- Task prompt
Repeat each entry word for word. Leave any images out of the copy.

-=-=-=-=-

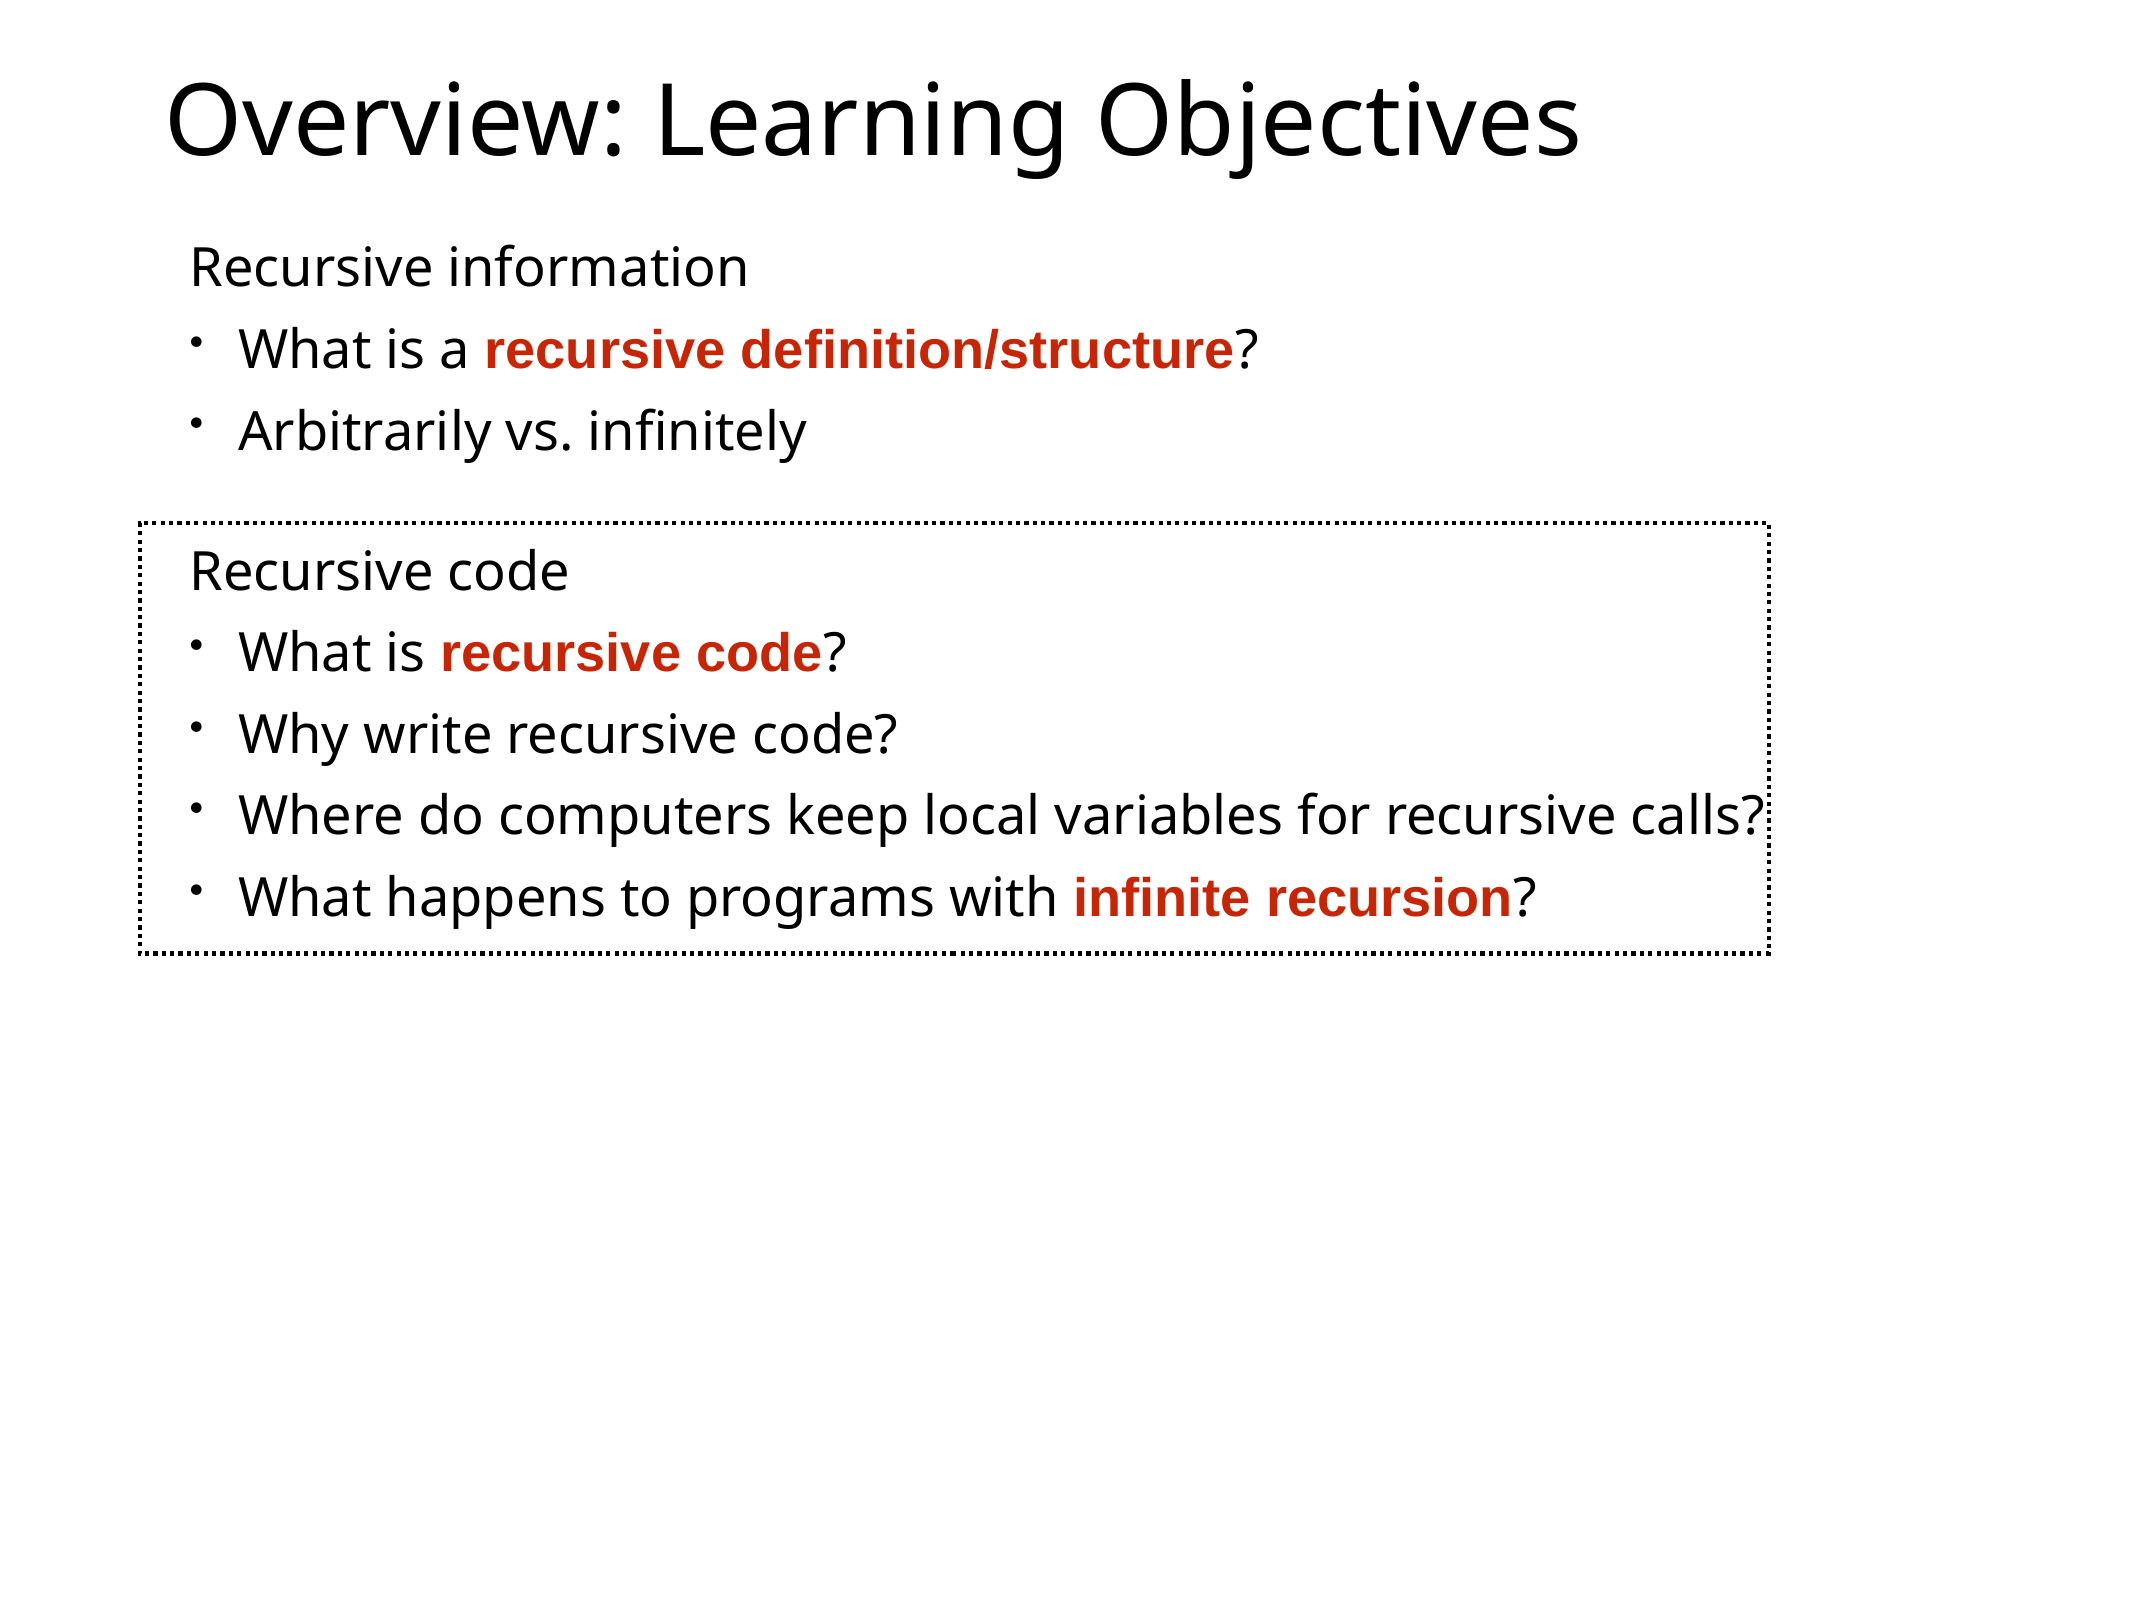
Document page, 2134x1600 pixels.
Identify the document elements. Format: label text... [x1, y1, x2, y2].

title Overview: Learning Objectives [156, 41, 1978, 191]
text_box [139, 522, 1769, 954]
list Recursive information What is a recursive definition/structure? Arbitrarily vs. infinitely Recursive code What is recursive code? Why write recursive code? Where do computers keep local variables for recursive calls? What happens to programs with infinite recursion? [156, 224, 1978, 1374]
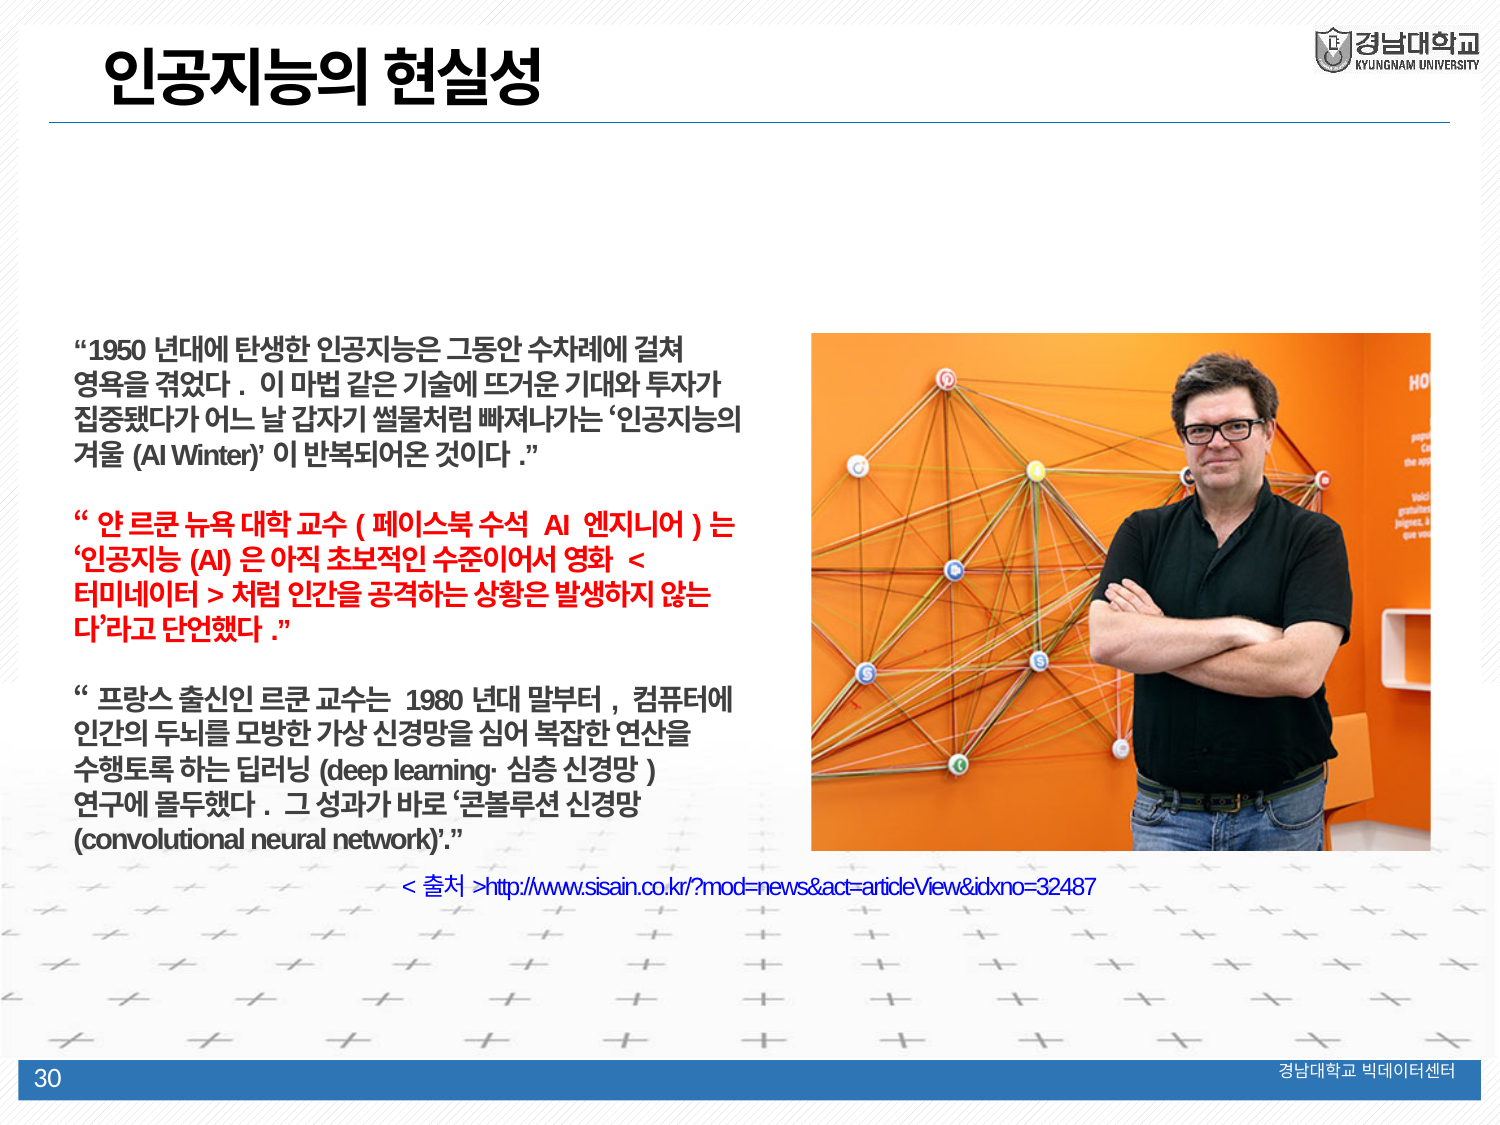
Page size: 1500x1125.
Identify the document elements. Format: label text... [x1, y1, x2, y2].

-=-=-=-=-

- Task result
Document page, 2134x1600 pixels.
Identify the document elements. Format: label text... [x1, y1, x2, y2].

title Overview: Learning Objectives [156, 41, 1978, 191]
text_box [139, 522, 1769, 954]
list Recursive information What is a recursive definition/structure? Arbitrarily vs. infinitely Recursive code What is recursive code? Why write recursive code? Where do computers keep local variables for recursive calls? What happens to programs with infinite recursion? [156, 224, 1978, 1374]
Page size: 1500x1125.
Identify the document elements. Format: label text... [x1, y1, x2, y2].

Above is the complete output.